El 31 de mayo llega a los cines del país la comedia “No llores por mí, Inglaterra”, una superproducción argentina que, a través del humor, narra una disputa entre ingleses y criollos por la ciudad de Buenos Aires a principios del 1800.

¿Cómo nace el fútbol en un Buenos Aires colonial? El film de Néstor Montalbano y Guillero Hough contó con una realización muy cuidada que necesitó de mucho trabajo de vestuario y hacer foco en muchos acentos de varios personajes para darle verosimilitud al contexto histórico.

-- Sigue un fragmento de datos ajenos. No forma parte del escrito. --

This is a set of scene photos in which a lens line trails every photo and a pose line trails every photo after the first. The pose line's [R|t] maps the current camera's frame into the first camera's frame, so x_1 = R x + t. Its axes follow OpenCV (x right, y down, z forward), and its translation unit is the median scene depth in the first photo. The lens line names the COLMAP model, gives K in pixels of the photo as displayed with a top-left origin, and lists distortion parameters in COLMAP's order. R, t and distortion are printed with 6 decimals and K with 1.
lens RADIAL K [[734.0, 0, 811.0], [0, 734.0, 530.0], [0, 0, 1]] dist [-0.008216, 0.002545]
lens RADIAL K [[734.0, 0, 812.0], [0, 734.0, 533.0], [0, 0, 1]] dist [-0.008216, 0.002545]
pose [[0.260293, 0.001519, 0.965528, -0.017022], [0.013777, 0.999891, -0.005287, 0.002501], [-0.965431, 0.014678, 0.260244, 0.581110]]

Para ello, la película contó con un elenco de más de 40 actores y casi mil extras, entre los que se destacan populares intérpretes como Gonzalo Heredia, Mike Amigorena, Diego Capusotto, Laura Fidalgo, Mirta Busnelli, Luciano Cáceres y el debut cinematográfico del periodista Matías Martin.

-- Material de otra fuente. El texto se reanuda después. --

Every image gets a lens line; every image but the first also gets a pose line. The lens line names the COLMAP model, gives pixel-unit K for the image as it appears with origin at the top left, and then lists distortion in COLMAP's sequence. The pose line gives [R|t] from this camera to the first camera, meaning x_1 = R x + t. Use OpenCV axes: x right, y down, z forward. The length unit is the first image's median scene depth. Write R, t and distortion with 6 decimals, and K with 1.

La película también tiene entre los integrantes de su multitudinario elenco a los futbolistas Fernando Cavenaghi, José Chatruc, y Evelina Cabrera (fundadora de la Asociación de Fútbol Femenino Argentino), además de los actores Fernando Lúpiz, Esteban Menis, Damián Dreizik y Roberto Carnaghi.

La historia comienza en 1806, cuando los ingleses invaden la ciudad de Buenos Aires, hasta entonces bajo el mando de la Monarquía Española. Instalados en este nuevo territorio, y para distraer a la población, el General Beresford (Mike Amigorena) les presenta un nuevo juego: el fútbol. La idea es tenerlos entretenidos hasta que lleguen los refuerzos desde Inglaterra. Beresford parece ser fuerte y seguro aunque su estrategia estará guiada por su madre (Mirta Busnelli), una mujer de mucho carácter que digita su vida.

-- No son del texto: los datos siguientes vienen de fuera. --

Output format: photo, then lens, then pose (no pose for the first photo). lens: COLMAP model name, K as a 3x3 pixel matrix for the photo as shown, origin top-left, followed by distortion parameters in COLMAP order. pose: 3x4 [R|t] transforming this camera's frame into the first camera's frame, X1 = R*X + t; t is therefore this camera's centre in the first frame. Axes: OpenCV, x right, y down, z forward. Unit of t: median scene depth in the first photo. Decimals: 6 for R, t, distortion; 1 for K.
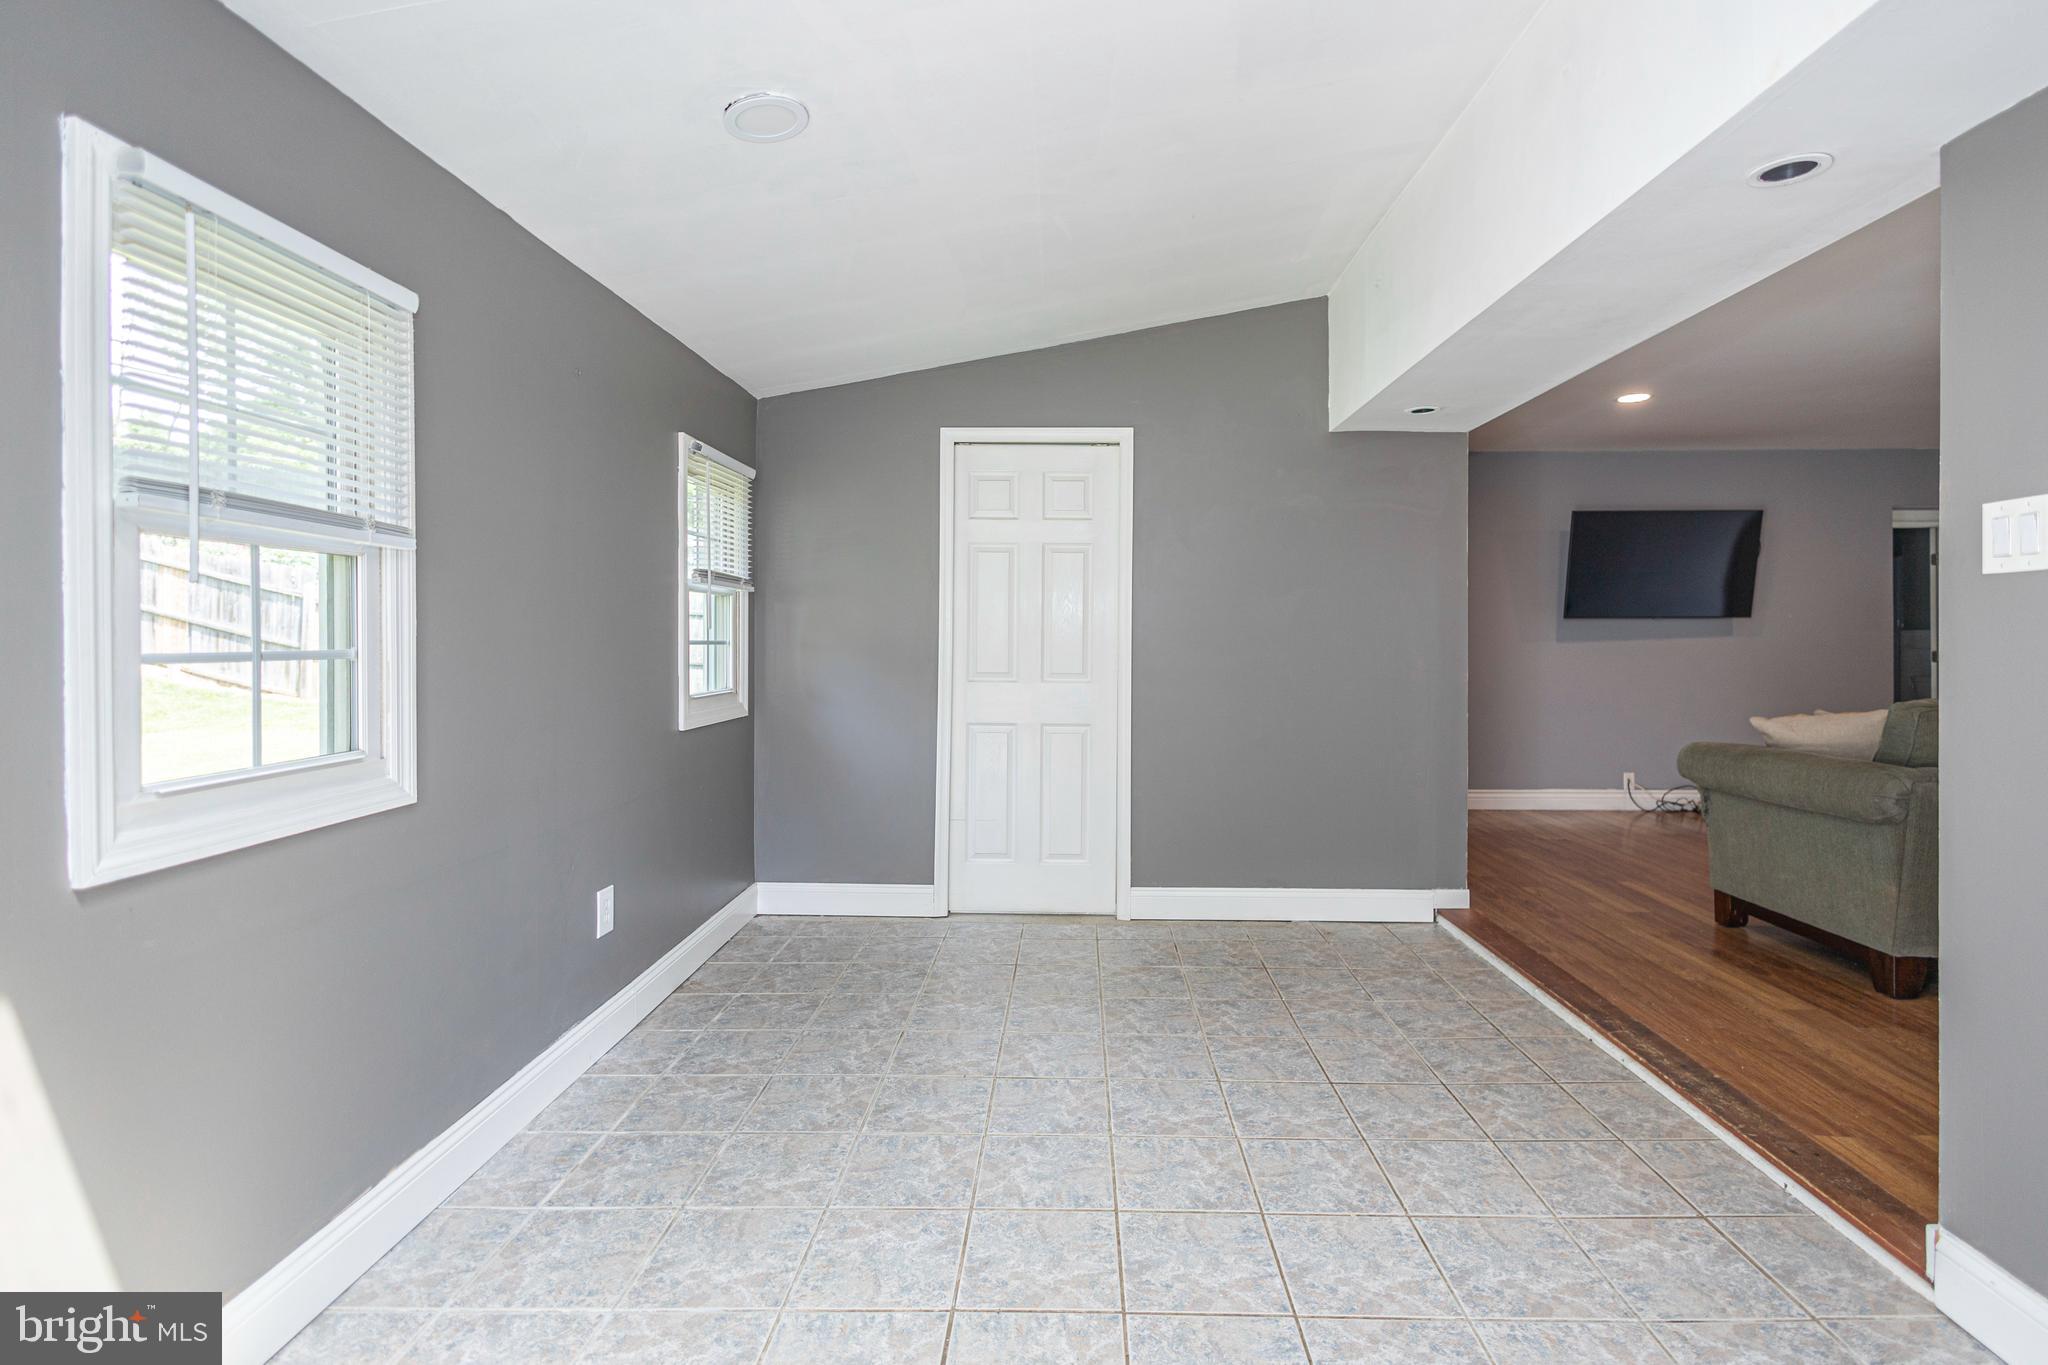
lens RADIAL K [[948.0, 0, 1023.8], [0, 948.0, 643.2], [0, 0, 1]] dist [0.002443, -0.000497]
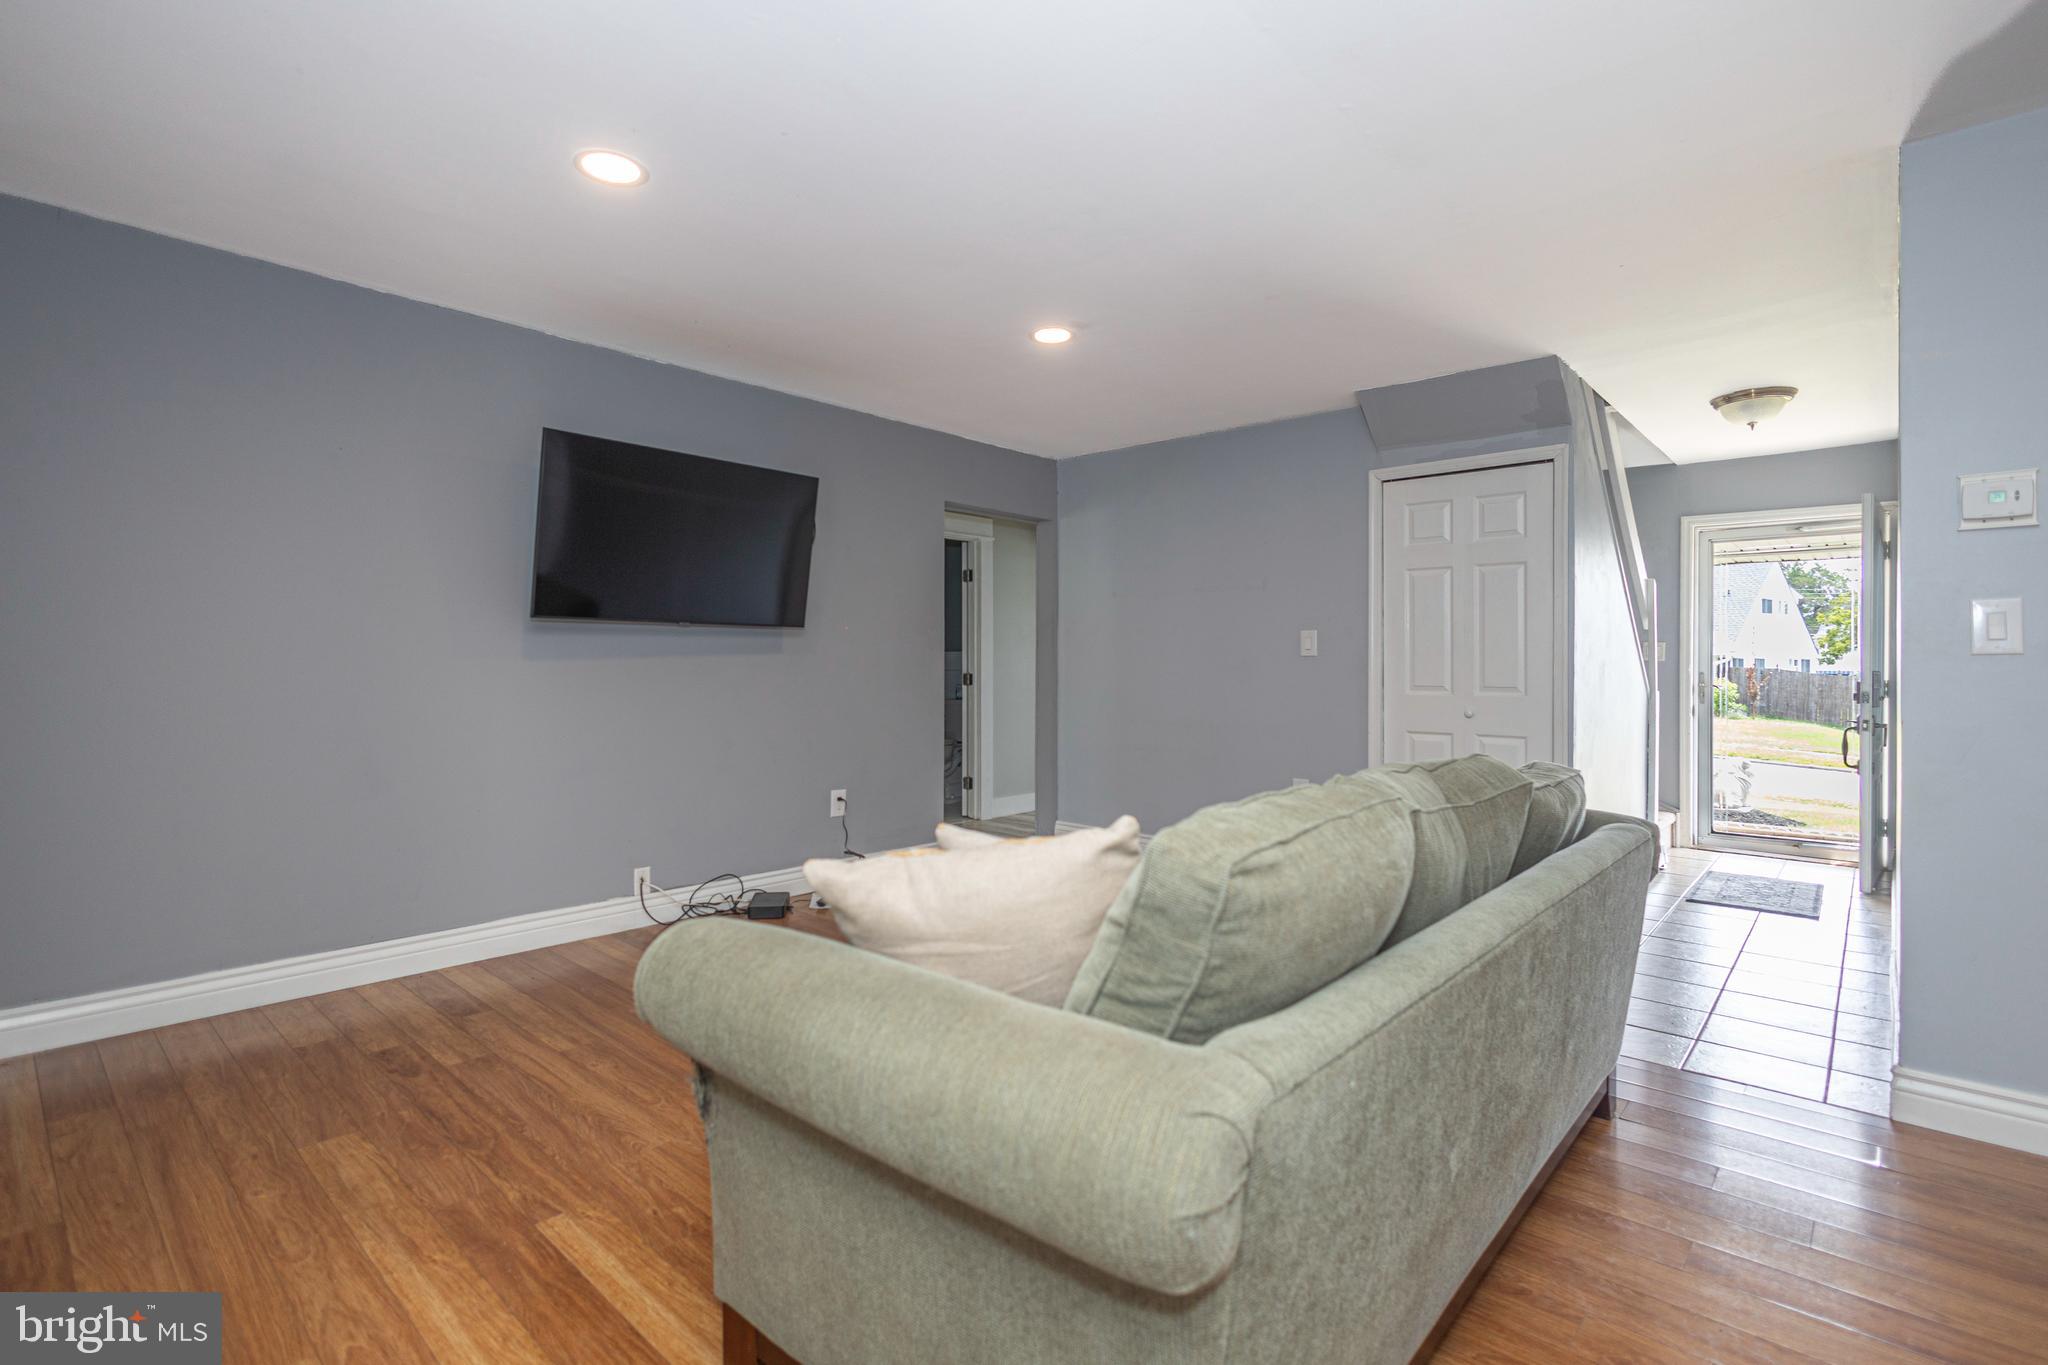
lens RADIAL K [[948.0, 0, 1023.8], [0, 948.0, 643.2], [0, 0, 1]] dist [0.002443, -0.000497]
pose [[0.654790, 0.024924, 0.755400, 0.373693], [-0.002303, 0.999517, -0.030983, 0.007307], [-0.755807, 0.018548, 0.654532, 0.452851]]
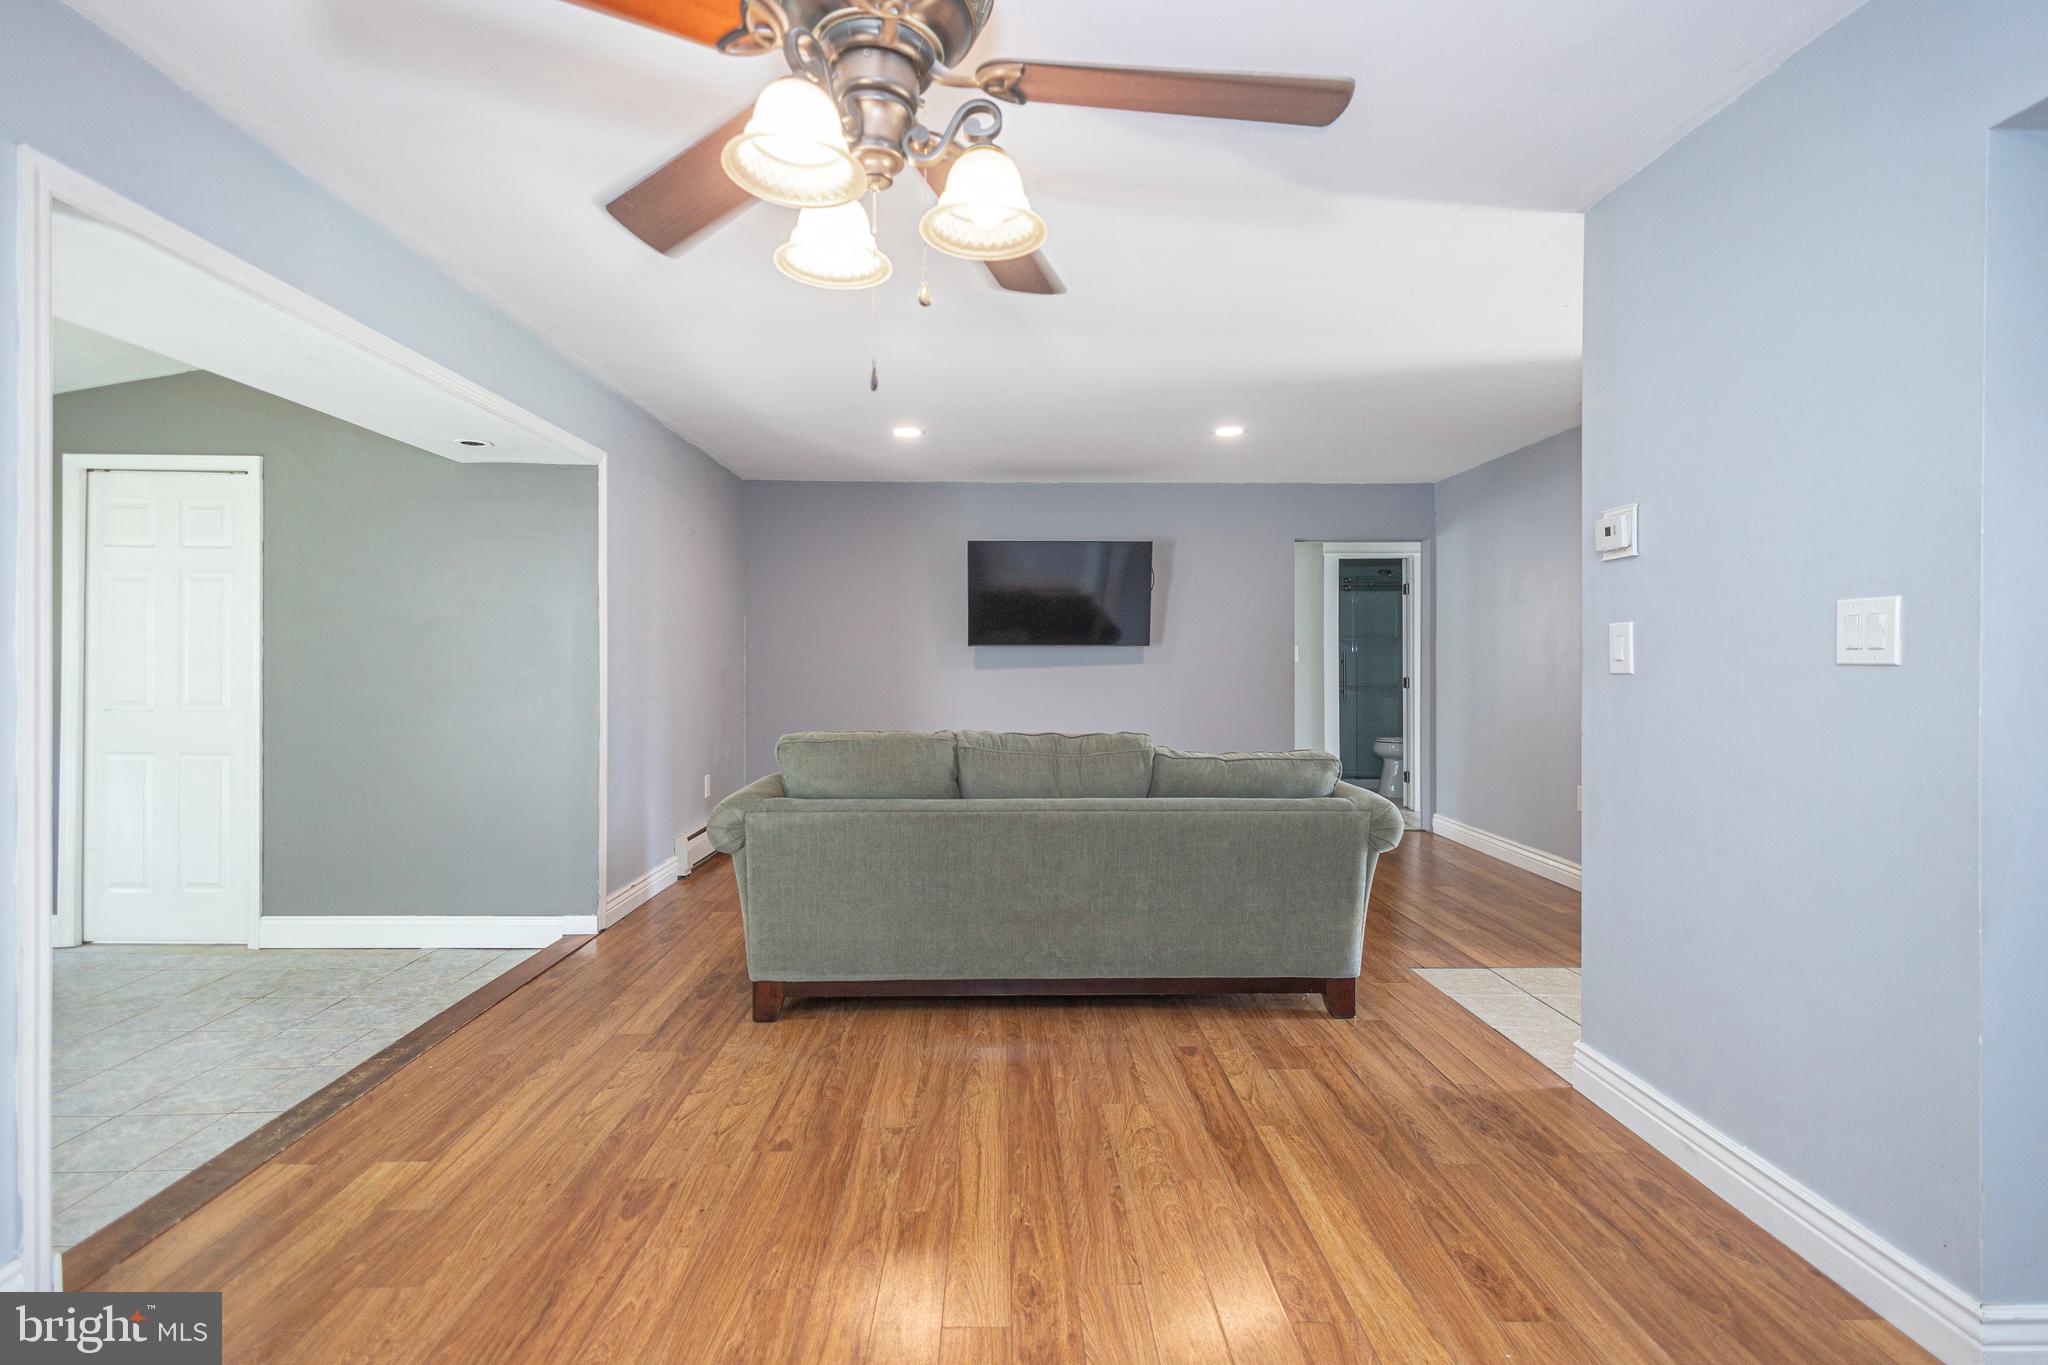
lens RADIAL K [[940.1, 0, 1017.7], [0, 940.1, 643.6], [0, 0, 1]] dist [0.002720, -0.000788]
pose [[0.999310, 0.002672, 0.037033, 0.651852], [-0.001810, 0.999727, -0.023307, -0.005155], [-0.037085, 0.023224, 0.999042, -0.017179]]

Manolete (Gonzalo Heredia), una especie de empresario de espectáculos, que está siempre a la pesca de algún negocio para mantener contenta a su mujer (Laura Fidalgo), le ha ido mal con su último emprendimiento y está en bancarrota. Piensa que el fútbol puede resultar un buen negocio. Entonces Beresford, que necesita que los criollos sigan distraídos porque sabe que se está formando una resistencia armada, le ofrece a Manolete el gran partido del siglo: Criollos vs Ingleses en la Plaza de Toros. El gran evento se acerca, pero también el ejército comandado por Liniers por la Reconquista de la ciudad.

“No llores por mí, Inglaterra” es una película para contar ese particular momento de la historia en el que los ingleses traen el fútbol y nosotros lo hacemos pelota.